Страх заставлял оттягивать время.
Но тут Цветы совсем взбесились. Чудовищные растения обступили мальчишек, тянули бутоны чуть ли не к самому лицу, клацали зубами и так брызгали гнойной слизью, что щеки мальчишек покрылись зловонной жижей.
– Тьфу! – Франц утер лицо и фыркнул на цветы. – Неймется же вам. Ну погодите! Еще немного!
Но цветы ждать не желали.
– С-с-скорей.
– Ишь ты, скорей да скорей. – Мальчик злобно выругался.
А сердце ныло, чувствовало, отчего они так торопят.
Затянув мешок, Франциск встал сам и поднял на ноги брата. Сделал пару глубоких вдохов – у реки воздух был пореже и почище, – и медленно направился в злополучный туннель.
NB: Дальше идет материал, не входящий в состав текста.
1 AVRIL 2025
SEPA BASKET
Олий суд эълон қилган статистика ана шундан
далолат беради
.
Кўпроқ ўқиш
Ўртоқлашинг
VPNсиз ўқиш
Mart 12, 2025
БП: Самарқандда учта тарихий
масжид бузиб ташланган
Поначалу смрад оглушил: никогда еще мальчик не чувствовал такой злобной вонищи. В проходе разливалось трупное гниение, и от духоты голова пошла кругом. Франц зашатался и чуть не упал. Он оперся о стену, слушая, как гулко кровь стучит в висках.
– Фи-и-ил.
Голос прозвучал жалобно в кромешной тьме.
Брат не ответил. Лишь нащупал его руку и сжал. Послышался кашель – кажется, брата тошнило.
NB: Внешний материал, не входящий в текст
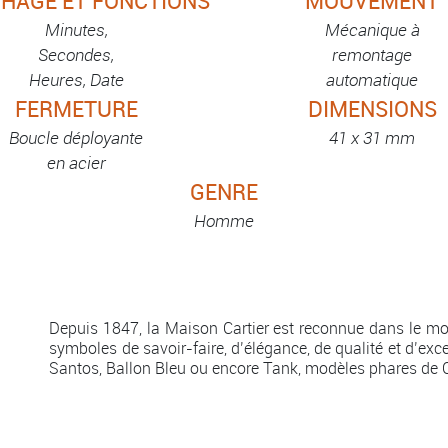
CHAGE ET FONCTIONS
MOUVEMENT
Minutes,
Mécanique à
Secondes,
remontage
Heures, Date
automatique
FERMETURE
DIMENSIONS
Boucle déployante
41 x 31 mm
en acier
GENRE
Homme
Depuis 1847, la Maison Cartier est reconnue dans le mo
symboles de savoir-faire, d’élégance, de qualité et d’exc
Santos, Ballon Bleu ou encore Tank, modèles phares de C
Собрав остатки сил, Франциск решился.
– Пошли, – прохрипел он. – Пошли, Фил.
И он поплелся дальше, ведя за собой близнеца. Спустя какое-то время пальцы нащупали на стене что-то липкое, какие-то… нити.
Вдруг вдалеке забрезжил свет.
Братья ринулись на огонек, точно мотыльки, и вскоре подошли к прикрепленному к стене светильнику. Желтая свечка в нем горела тускло, но даже это слабое сияние показалось Францу сродни солнцу после нескончаемой ночи. Наконец-то не будут брести во мраке!
Франц взял светильник, вдруг вспомнил, что говорил Мудрец, и чуть его не выронил. Оплавленный воск пах действительно очень странно, и мальчик хотел было вовсе бросить проклятую свечу, но Фил не позволил.
Стараясь не думать, откуда здесь горящая свеча, они побрели дальше.
То липкое, что нащупал Франциск на стенах коридора, оказалось свисающими с потолка тонкими легкими нитями: они колыхались точно кружевные гамаки. Стоило задеть их рукой, как нити приставали к коже, оставляя липкие обрывки.